While Jones co-ordinates things from Ignite in Yarmouth, in Pictou his Ignite counterpart Sebastian Green is helping to co-ordinate the 3D printer network there, as well as the network of sewers in that region.
Ear savers: “A game changer”
Ear savers are another item that a network of 3D printers has been busy churning out and Ignite is distributing. The Villa St. Joseph du Lac long-term seniors care facility in Yarmouth is one place where staff is benefitting from ear savers. The ear savers lift the elastic above and away from the ears, eliminating pressure and skin breakdown. This helps greatly during a long shift.
“Ignite Labs has proven their commitment to their community through their insight and ingenuity by caring for those on the front lines,” says the Villa staff in a statement. “What may seem like a small gesture of kindness and thoughtfulness, has a greater, long lasting impact. We are forever grateful for their contribution.”
At the Yarmouth Regional Hospital, the ear savers are being embraced by workers in numerous departments, including in the lab where medical lab assistants who have daily contact with patients to draw blood tests are among those wearing masks throughout their shifts.
Sandra Albert, a medical lab technologist in the lab, says when she saw Ignite Labs was offering ear savers, she got a bunch for the staff. She says in the past medical lab assistants were only usually wearing masks during contact with patients when procedures were happening, but now they’re being worn all of the time.
“The elastic goes right around your ears so it’s very irritating. I couldn’t believe it after hearing, halfway through the first day, that it was already bothering their ears so it’s a big relief to have these,” she says about the ear savers. “I talked to one person today who has been wearing it and she said it was a game changer, it definitely takes the pressure off the ears.”
The lab itself does not carry out actual COVID tests, provincially those are done at the QEII Health Sciences Centre’s microbiology lab, which is operating 24-hours a day.
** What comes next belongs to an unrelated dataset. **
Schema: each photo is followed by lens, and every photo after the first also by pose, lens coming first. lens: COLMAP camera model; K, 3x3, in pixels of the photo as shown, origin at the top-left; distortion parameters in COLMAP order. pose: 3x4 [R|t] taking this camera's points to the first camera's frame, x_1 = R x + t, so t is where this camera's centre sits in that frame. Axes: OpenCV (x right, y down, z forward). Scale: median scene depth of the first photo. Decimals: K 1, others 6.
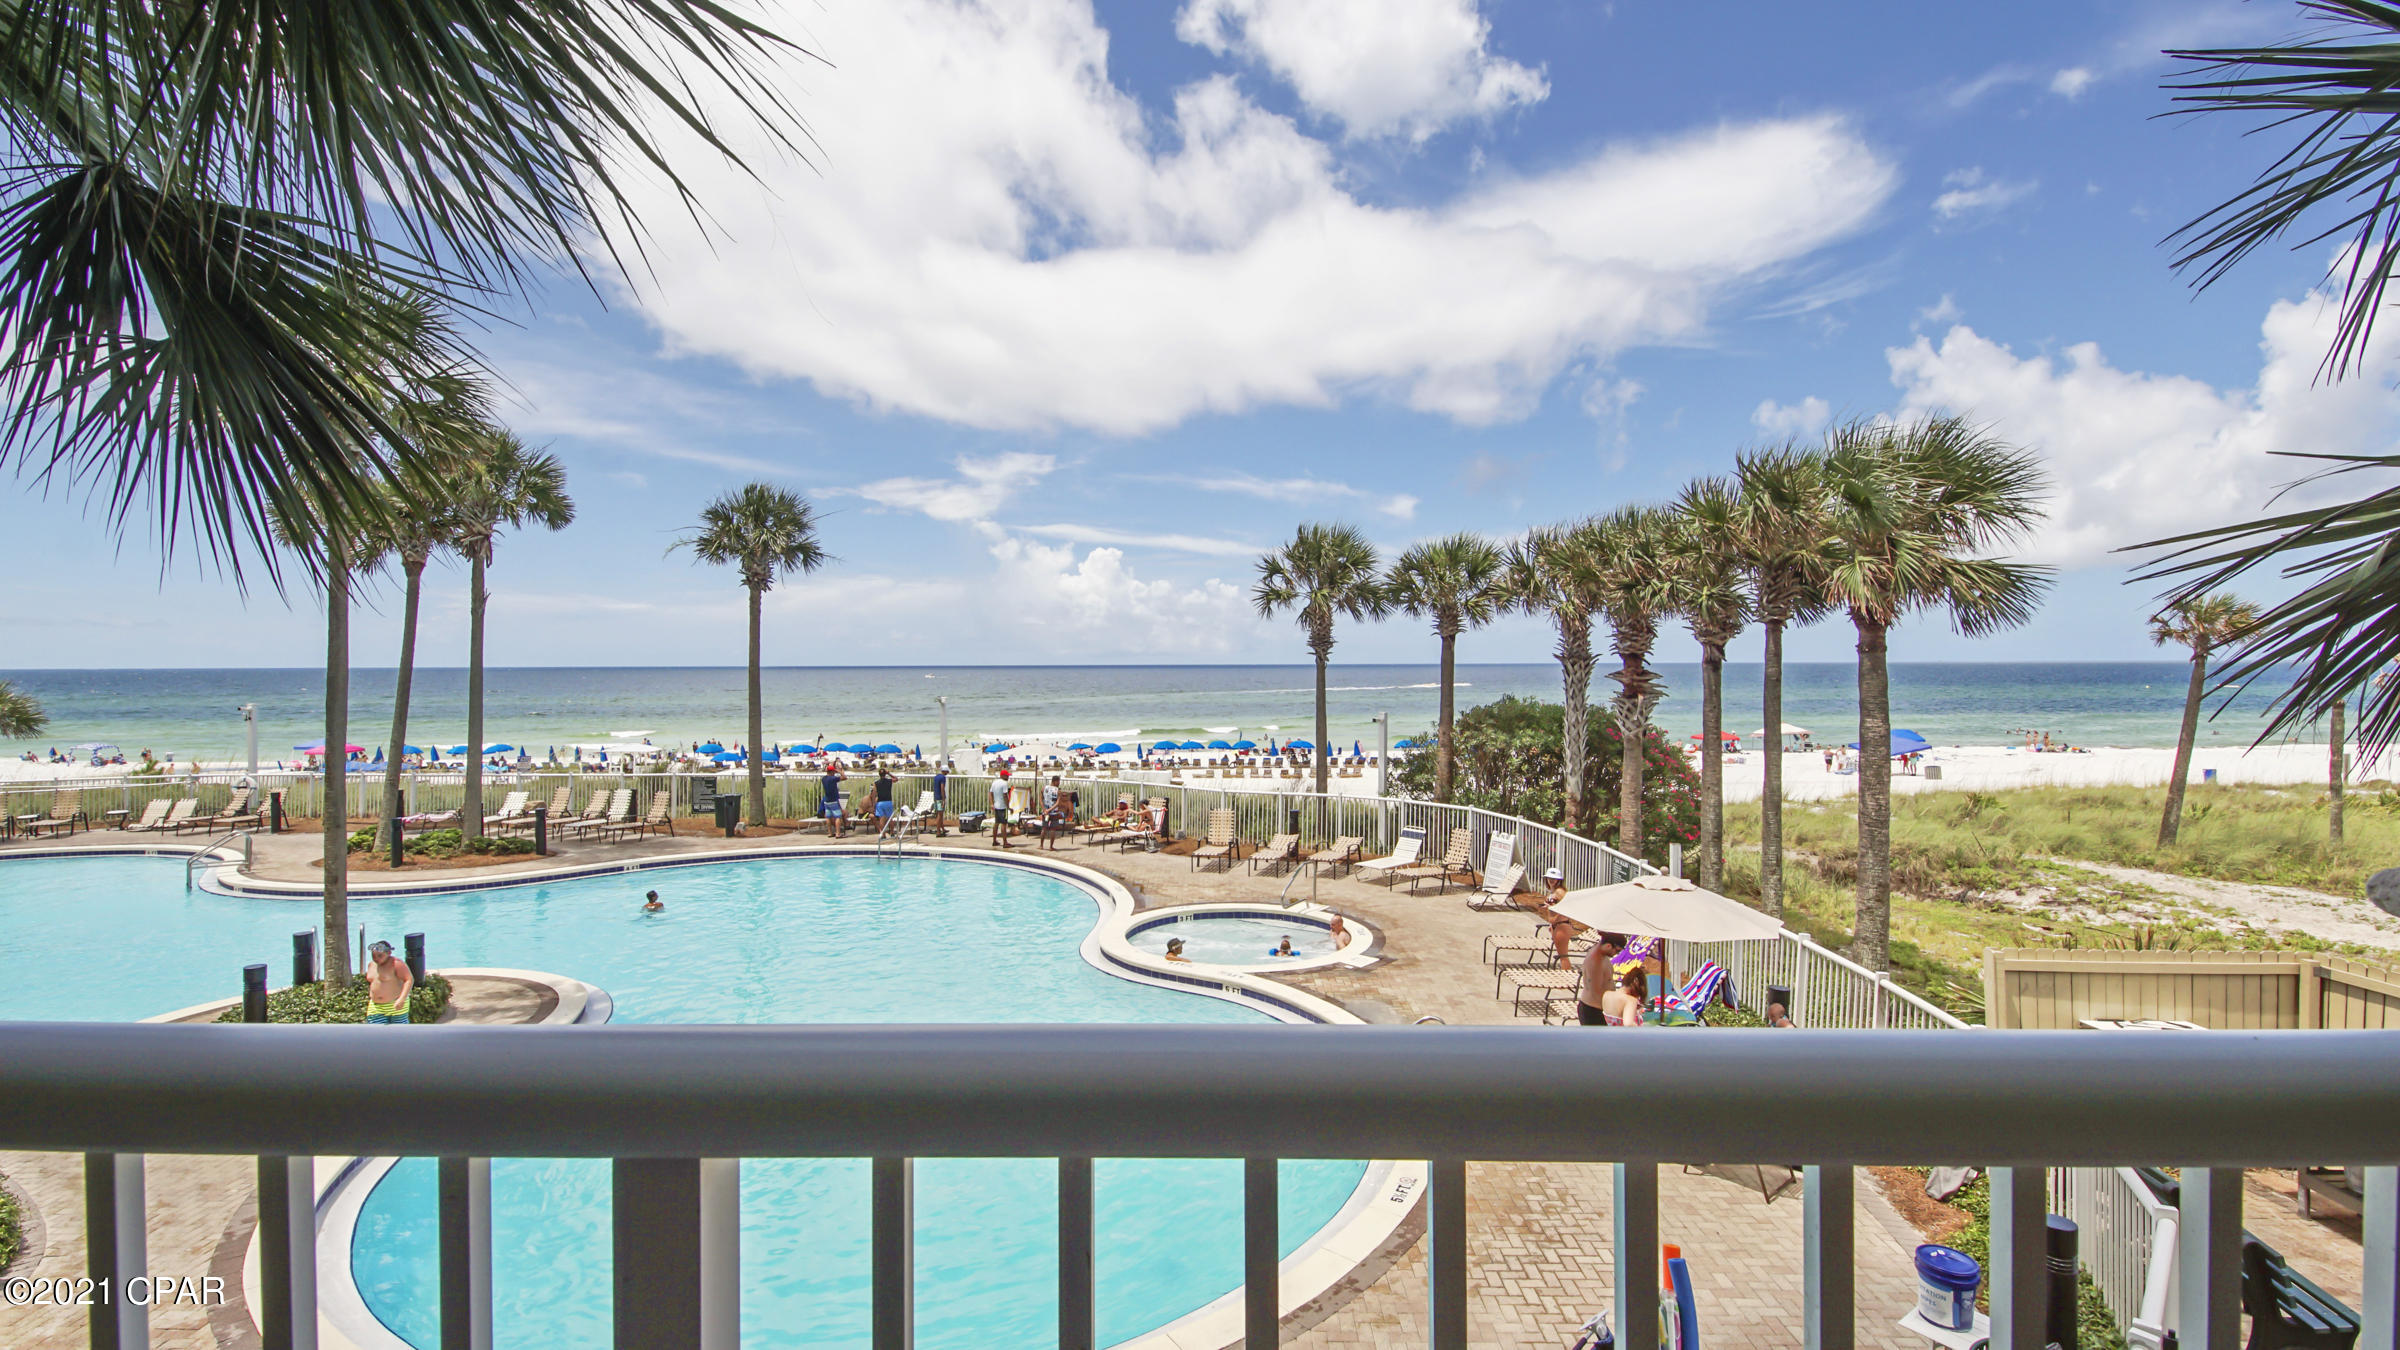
lens RADIAL K [[1025.4, 0, 1204.7], [0, 1025.4, 666.9], [0, 0, 1]] dist [-0.016174, -0.000417]
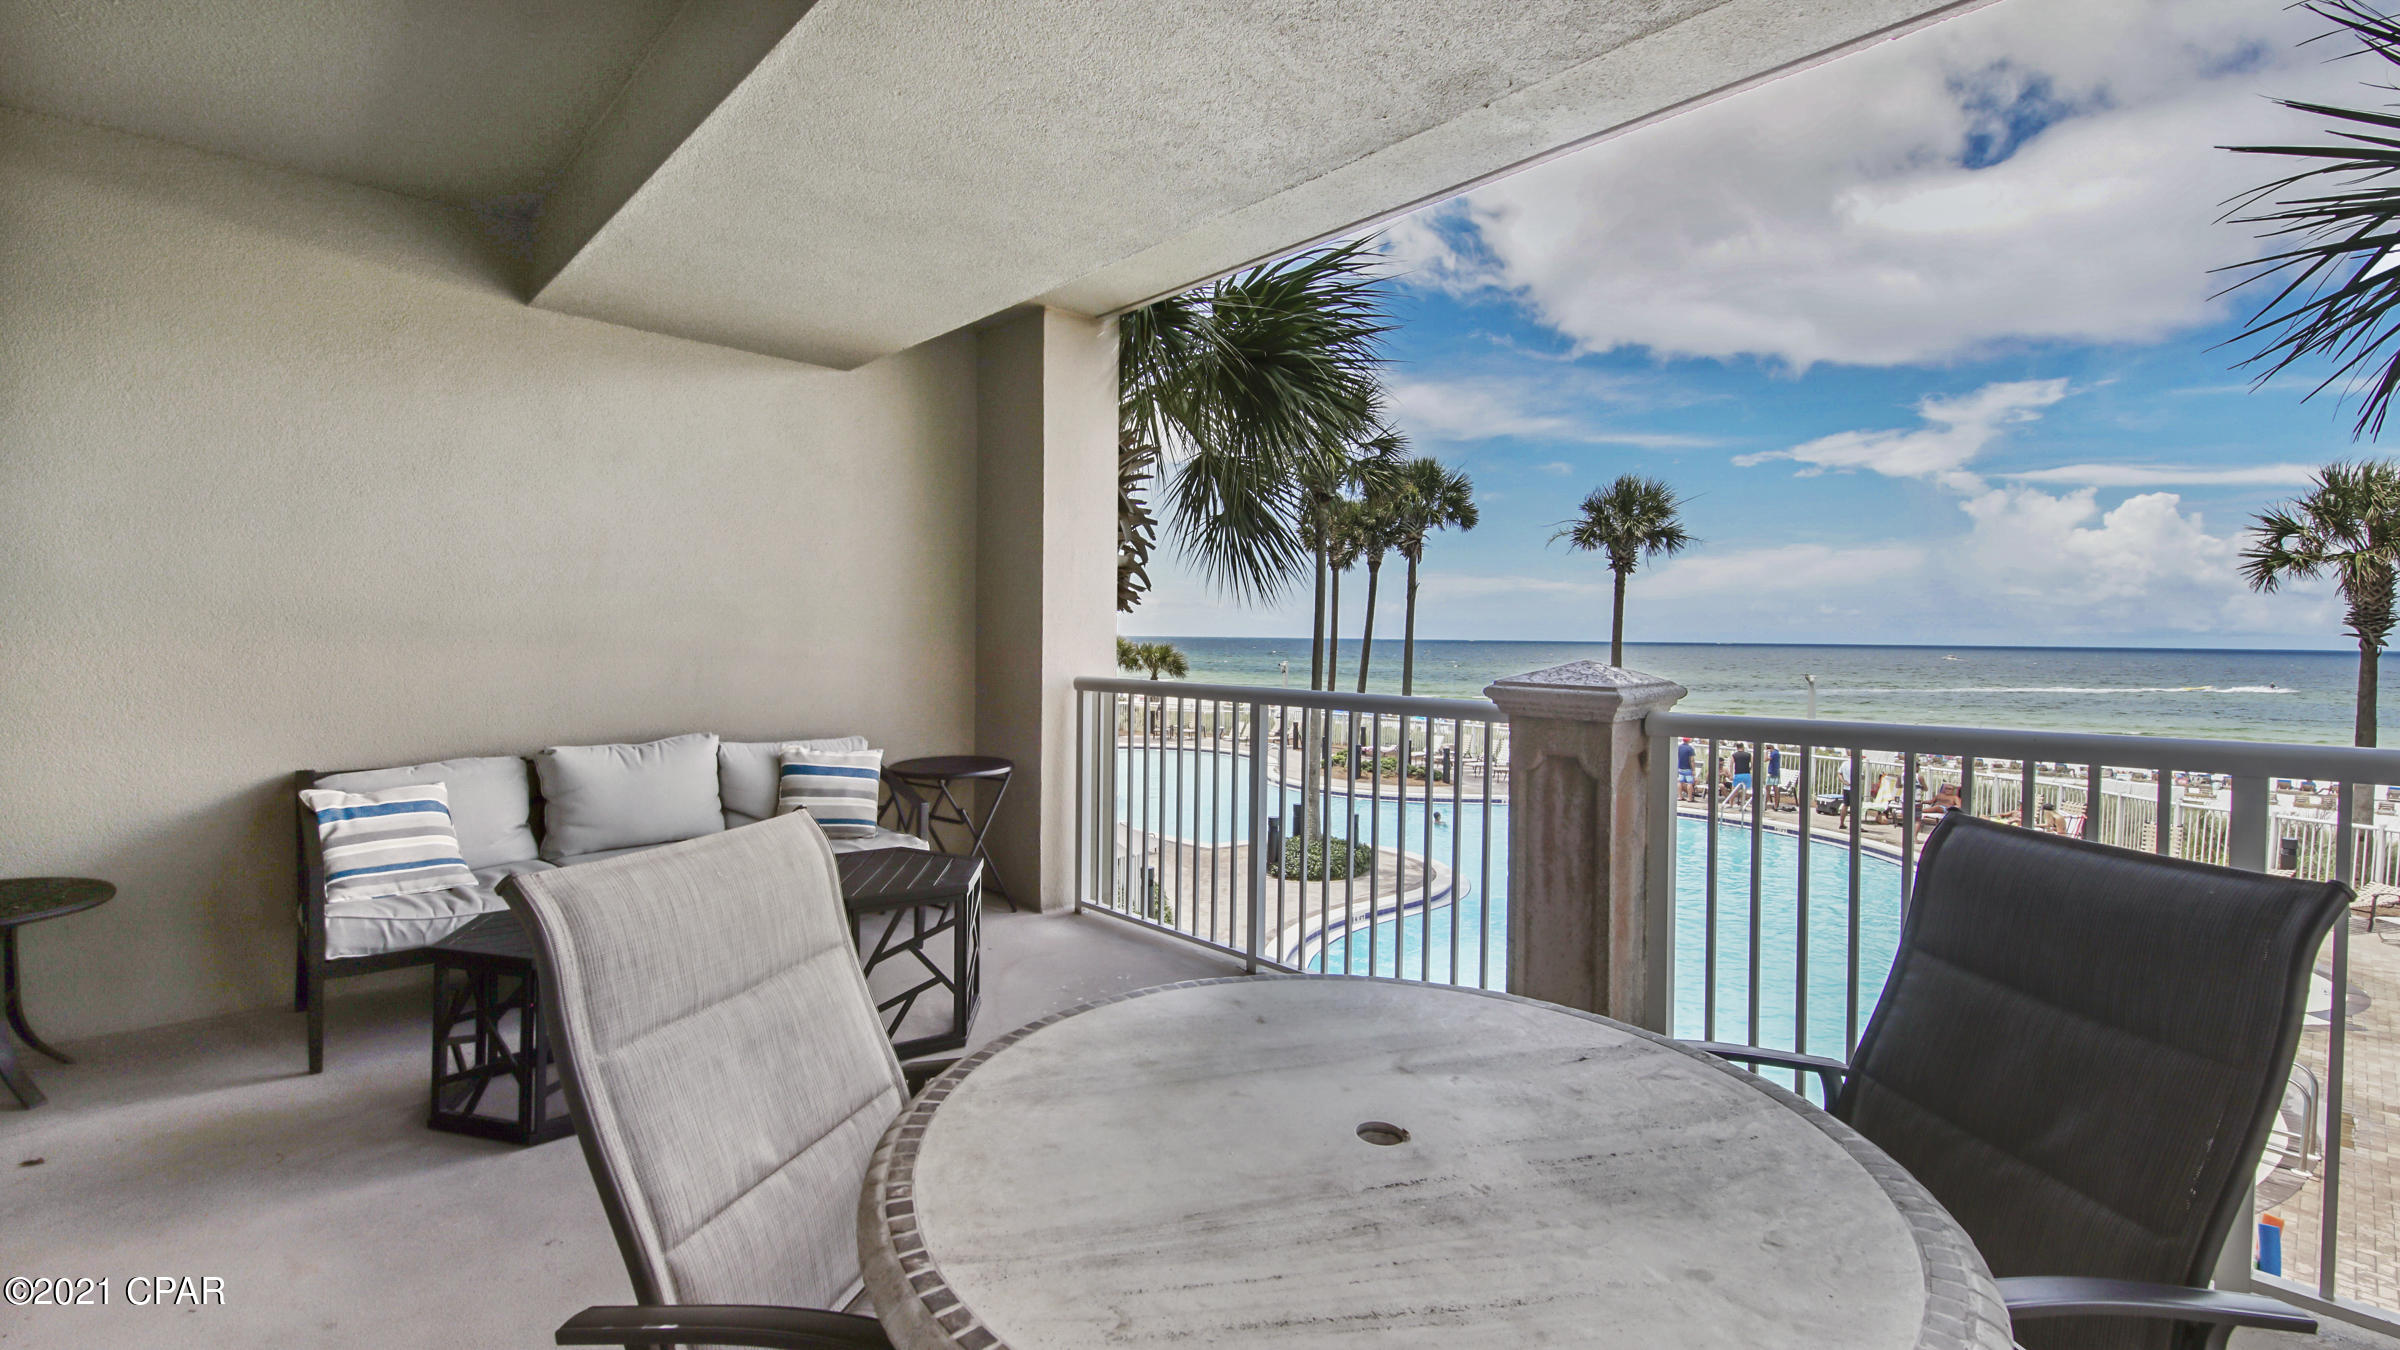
lens RADIAL K [[1025.4, 0, 1195.1], [0, 1025.4, 637.4], [0, 0, 1]] dist [-0.016174, -0.000417]
pose [[0.655505, 0.014653, -0.755049, 0.103330], [-0.017912, 0.999832, 0.003854, -0.000150], [0.754979, 0.010998, 0.655657, -0.088388]]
But the Yarmouth hospital lab is still responsible for a lot of the coordination of getting the swabs out to places that are conducting testing, such as long-term care facilities and the assessment centres. They then get the tests to Halifax where they are processed. And then they are dealing with the day-to-day health care needs of patients.
Albert says they were not only grateful for the ear savers, but also grateful that they are being provided to health-care staff for free.
Helping out on that front is Coastal Financial Credit Union in Yarmouth, which has stepped up to cover Ignite’s costs to produce the ear savers for the health-care community.
“Offering to offset some the hard costs of producing the ear savers was an easy decision for Coastal Financial Credit Union,” says CEO Rick Doucette. “Ignite is a local business that has been impacted by COVID-19 and it shouldn’t bear all the costs of producing PPE during a time of crisis.”
Doucette says it’s important for the community to not only work together, but to stick together.
“How well we co-operate with one another will impact the outcome of this pandemic significantly,” he says. “It was great to see Ignite and others step up and repurpose themselves during this pandemic. It’s a great example of leadership and community spirit.”